Zilda e Hermínia. As duas viveram juntas por muitos e muitos anos. Não vou dizer que foram felizes para sempre, porque pode dar impressão errada. Mas quem viu garante: conviveram por décadas com amizade, alegria e lealdade.

Zilda gostava de ensinar. Hermínia sabia aprender.

As duas dispensavam palavras, conversavam com os olhos.

Zilda era professora da vida real, ainda que não tivesse a prática.

Hermínia se revelou aluna atenta. Entendia de primeira.

Amiga íntima das letras, Zilda nunca temeu verbos, crases ou hífens; a poliglota maranhense cantava em francês, discursava em espanhol, escrevia longas cartas para a tia italiana e tocava piano no início da noite.

Hermínia ouvia tudo, mas só aprendeu a assinar o nome quando tirou a carteira de identidade. As primeiras leituras, sempre pela mão da amiga e mestra, vieram nos livros de receita e nas revistas coloridas.

Zilda tinha 52 anos quando recebeu Hermínia, de 17. Tarde quente de outono, naquela fazenda longínqua do interior do Maranhão.

A dama do campo, que sequer fritara um bife na vida ou chorara diante de uma cebola, explicou à jovem os mistérios da boa culinária.

Como era possível ensinar se nunca, nunca mesmo, encostara a barriga no fogão? “Sei porque sei”, respondia Zilda.

A primeira lição foi o molho vermelho. Da escolha do tomate ao tempo de cozimento, a aprendiz captou tudo. Só havia um problema: ao querer agradar patroa e convidados, Hermínia fazia molho de tomate em todas as refeições. Até couve à mineira e purê de batata vinham afogados no caldo rubro e grosso, que por pouco não entrou na receita da feijoada de domingo.

A mestra percebeu e variou as aulas. Hermínia descobriu o molho branco, o bechamel, o de manteiga com sálvia; também de frutos do mar, de queijos misturados, de maracujá; e se encantou de vez com o molho ferrugem. Palavra que, até então, a jovem relacionava com as grades de ferro envelhecidas que via quando ia à cidade.

Hermínia já preparava banquetes de casamento e criava dois filhos quando Zilda se foi. Logo, a aluna também se despediu, não da vida, mas da fazenda.

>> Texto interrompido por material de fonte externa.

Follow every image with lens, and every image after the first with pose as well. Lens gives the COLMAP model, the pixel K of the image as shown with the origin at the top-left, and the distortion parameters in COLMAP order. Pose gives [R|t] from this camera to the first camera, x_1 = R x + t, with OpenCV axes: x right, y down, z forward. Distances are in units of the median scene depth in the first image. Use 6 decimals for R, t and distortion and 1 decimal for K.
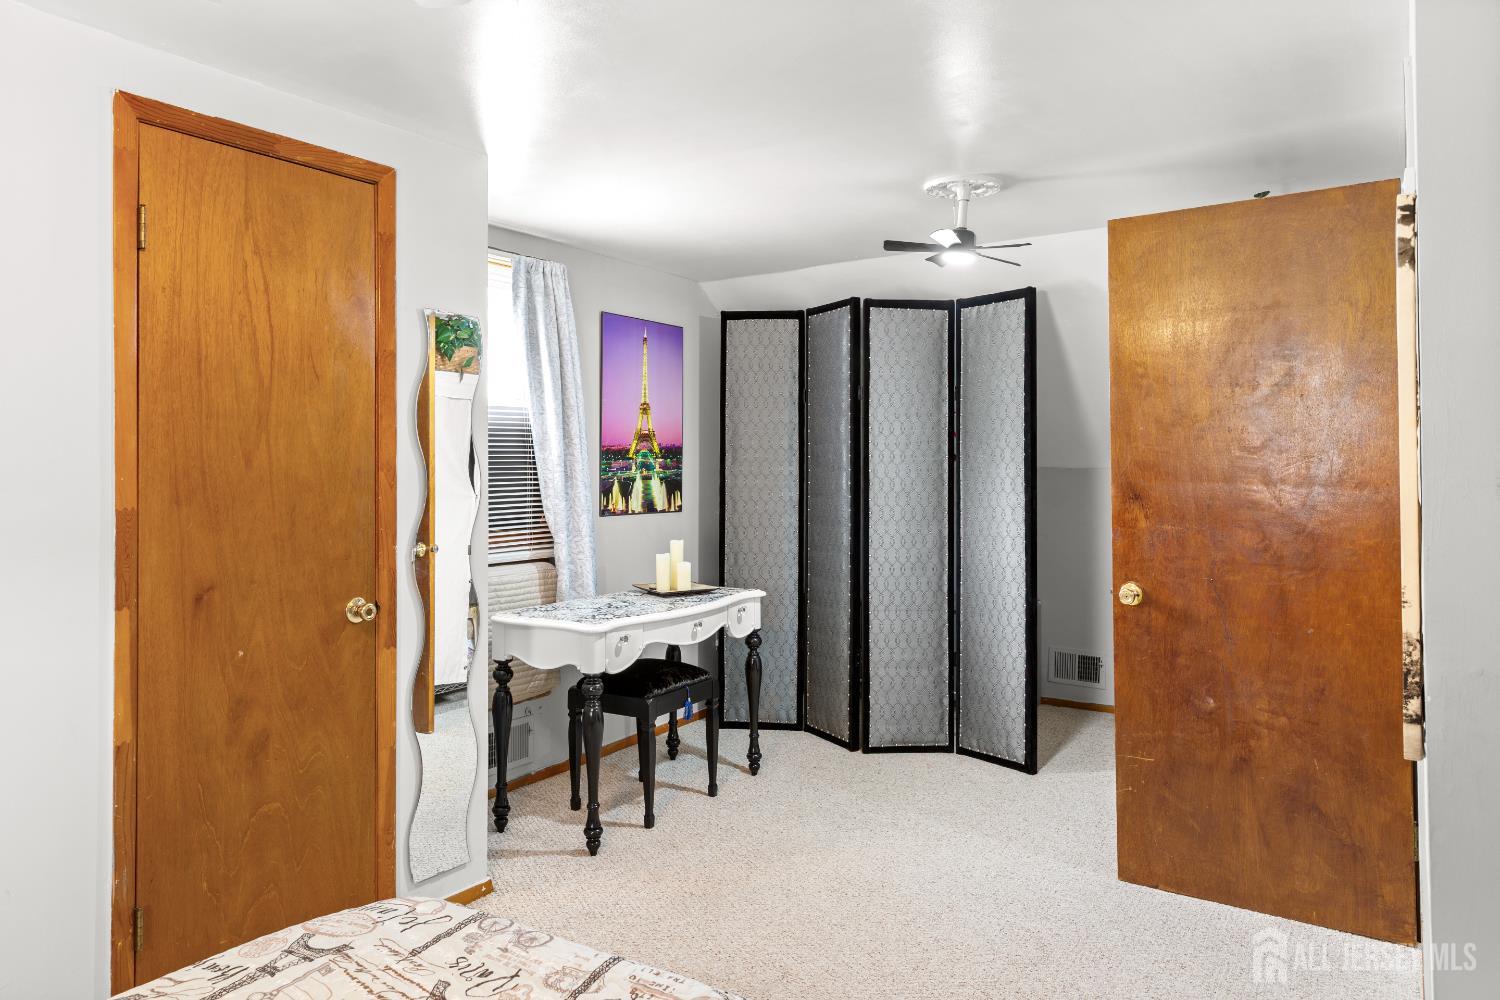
lens RADIAL K [[1010.8, 0, 738.5], [0, 1010.8, 461.5], [0, 0, 1]] dist [0.009892, -0.005723]
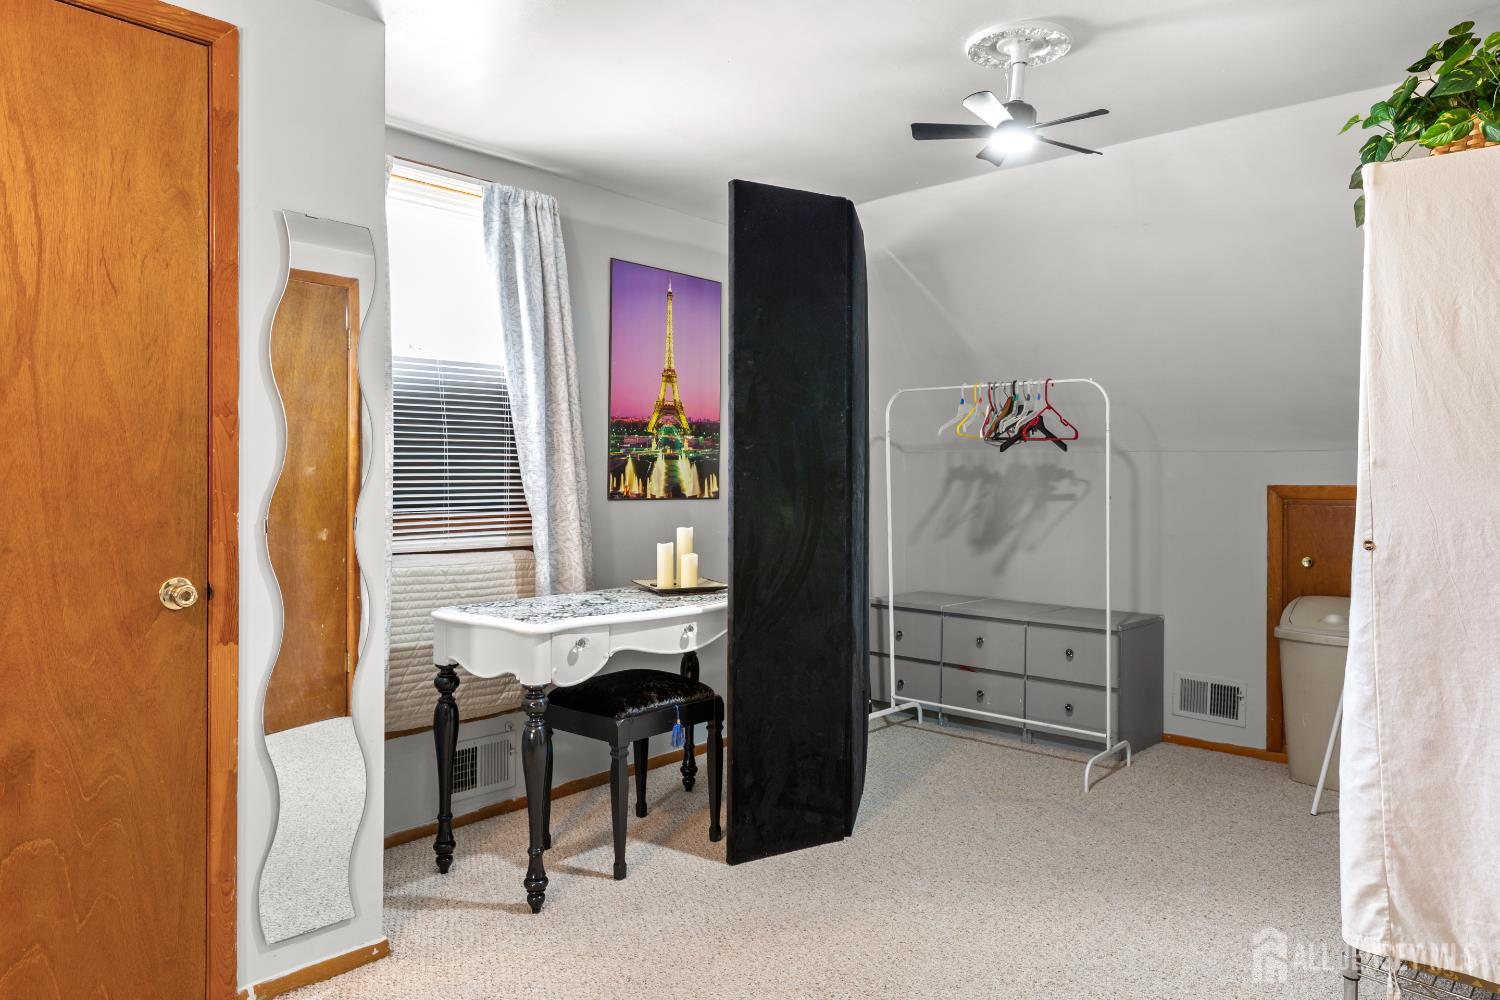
lens RADIAL K [[1010.8, 0, 744.2], [0, 1010.8, 482.9], [0, 0, 1]] dist [0.009892, -0.005723]
pose [[0.989487, 0.007967, -0.144402, 0.131338], [-0.006674, 0.999933, 0.009433, 0.041303], [0.144468, -0.008370, 0.989474, 0.234966]]
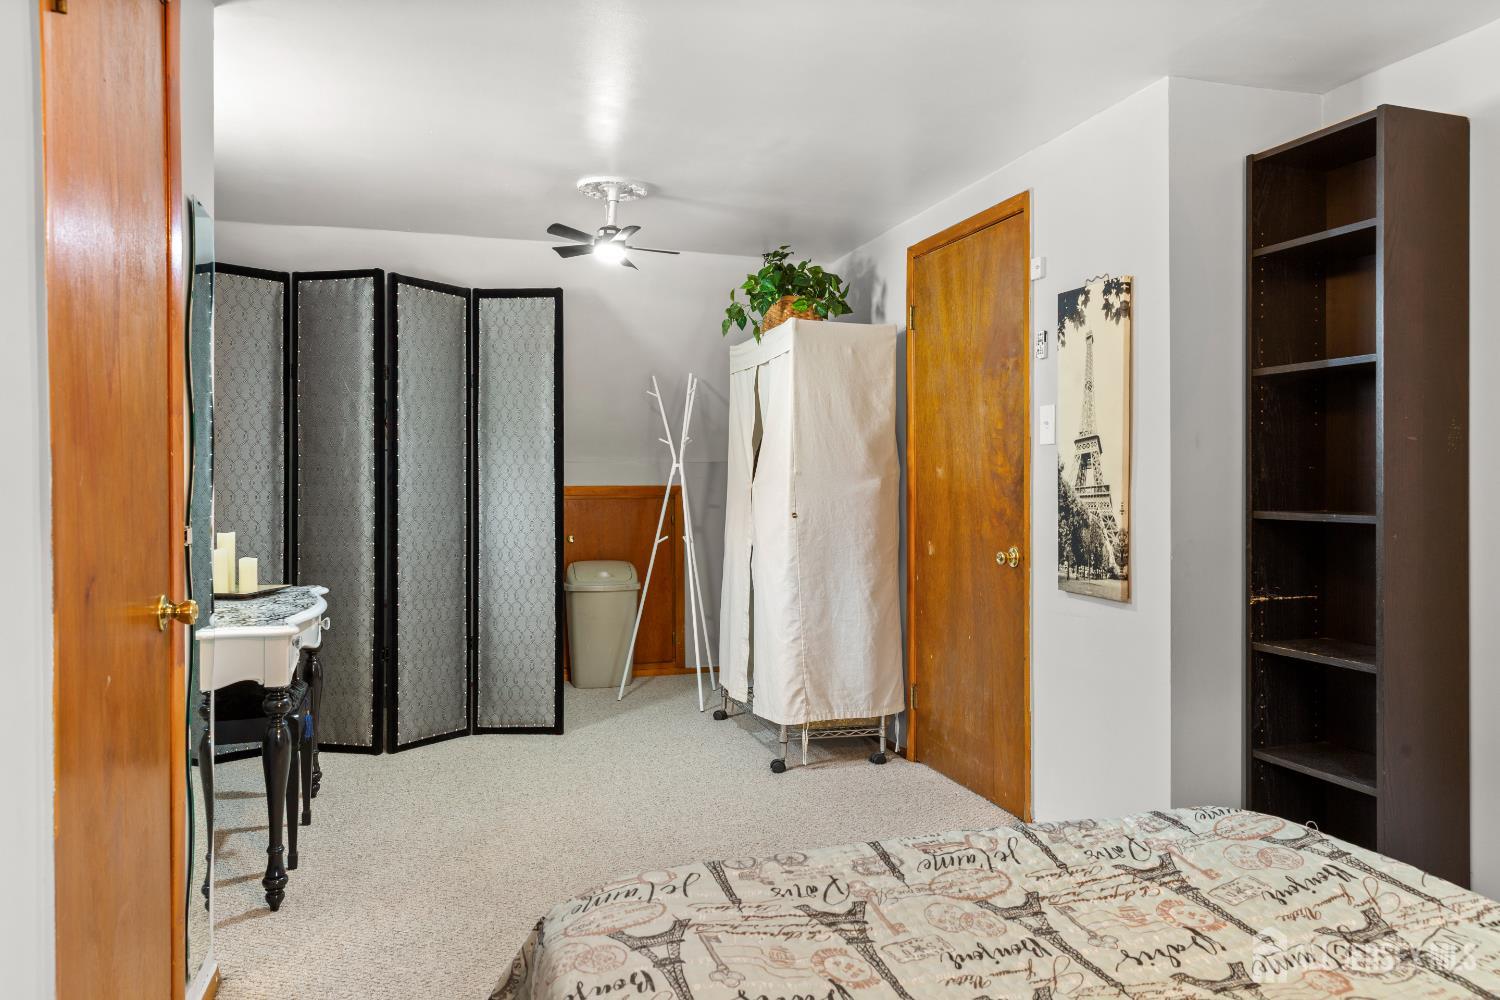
lens RADIAL K [[1010.8, 0, 744.7], [0, 1010.8, 496.5], [0, 0, 1]] dist [0.009892, -0.005723]
pose [[0.628014, -0.008546, 0.778155, -0.534035], [-0.004130, 0.999889, 0.014315, 0.043177], [-0.778191, -0.012204, 0.627909, 0.198258]]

Conheci a banqueteira, uma das preferidas dos festeiros endinheirados de São Paulo, durante uma reportagem.

Hermínia recordou as aulas de Zilda:

— Quando eu cozinhava a carne, que depois ia receber o molho ferrugem, ela me avisava: “Fogo alto cria água na panela e a carne, mesmo sendo filé, endurece”.

— O que você descobriu a partir disso?

— Eu pensei o contrário: se o excesso de calor provocava água e dureza, a chama baixa deixaria o cozimento mais lento e a carne mais macia.

— Aí você fez o quê?

— No dia seguinte, troquei o filé pelo coxão duro e cozinhei de acordo com o combinado. O resultado foi a carne mais saborosa da região e com uma vantagem: pela metade do preço!

No fim da entrevista, Hermínia revelou mais um delicioso segredo:

— Com o tempo, aprendi o melhor jeito de testar as receitas.

— Qual?

— Quando tiro a mesa, confiro todas as travessas. Se estão cheias, eu não preparo mais ou mudo o tempero. Já quando chegam vazias, não tem erro. Eu repito e aumento a quantidade para o próximo jantar.

* Este é um artigo de opinião, de responsabilidade do autor, e não reflete a opinião do Brasil 247.